> [Data shown]

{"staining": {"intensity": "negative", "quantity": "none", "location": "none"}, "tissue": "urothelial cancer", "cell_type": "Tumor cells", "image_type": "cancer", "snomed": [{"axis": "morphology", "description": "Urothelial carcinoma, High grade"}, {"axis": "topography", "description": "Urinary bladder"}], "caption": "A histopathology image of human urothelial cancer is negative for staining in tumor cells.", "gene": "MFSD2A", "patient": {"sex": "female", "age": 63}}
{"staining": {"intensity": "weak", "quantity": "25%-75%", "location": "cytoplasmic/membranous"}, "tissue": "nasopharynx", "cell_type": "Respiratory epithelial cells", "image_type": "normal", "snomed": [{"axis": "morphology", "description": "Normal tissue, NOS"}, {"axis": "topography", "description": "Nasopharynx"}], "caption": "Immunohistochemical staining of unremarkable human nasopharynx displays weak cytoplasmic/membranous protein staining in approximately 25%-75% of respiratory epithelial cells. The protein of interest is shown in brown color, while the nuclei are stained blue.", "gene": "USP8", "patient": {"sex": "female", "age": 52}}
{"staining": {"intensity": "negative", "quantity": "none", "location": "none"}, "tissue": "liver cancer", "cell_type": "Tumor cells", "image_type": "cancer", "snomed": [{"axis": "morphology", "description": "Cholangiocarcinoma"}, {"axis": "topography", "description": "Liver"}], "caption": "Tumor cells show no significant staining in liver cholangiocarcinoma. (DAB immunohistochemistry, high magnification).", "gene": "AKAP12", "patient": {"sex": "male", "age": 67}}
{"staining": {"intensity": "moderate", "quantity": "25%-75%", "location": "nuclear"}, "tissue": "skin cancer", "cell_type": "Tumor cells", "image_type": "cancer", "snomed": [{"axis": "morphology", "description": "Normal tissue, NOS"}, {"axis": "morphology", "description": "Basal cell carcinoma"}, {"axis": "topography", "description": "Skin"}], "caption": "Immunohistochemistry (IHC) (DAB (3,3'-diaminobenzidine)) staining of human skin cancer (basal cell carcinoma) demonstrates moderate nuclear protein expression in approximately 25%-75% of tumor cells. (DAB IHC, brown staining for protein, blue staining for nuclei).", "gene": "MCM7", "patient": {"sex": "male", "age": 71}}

> [Task]
Look for the word "negative" in the data, then return every line that contains it.

> [Reply to the task]
{"staining": {"intensity": "negative", "quantity": "none", "location": "none"}, "tissue": "urothelial cancer", "cell_type": "Tumor cells", "image_type": "cancer", "snomed": [{"axis": "morphology", "description": "Urothelial carcinoma, High grade"}, {"axis": "topography", "description": "Urinary bladder"}], "caption": "A histopathology image of human urothelial cancer is negative for staining in tumor cells.", "gene": "MFSD2A", "patient": {"sex": "female", "age": 63}}
{"staining": {"intensity": "negative", "quantity": "none", "location": "none"}, "tissue": "liver cancer", "cell_type": "Tumor cells", "image_type": "cancer", "snomed": [{"axis": "morphology", "description": "Cholangiocarcinoma"}, {"axis": "topography", "description": "Liver"}], "caption": "Tumor cells show no significant staining in liver cholangiocarcinoma. (DAB immunohistochemistry, high magnification).", "gene": "AKAP12", "patient": {"sex": "male", "age": 67}}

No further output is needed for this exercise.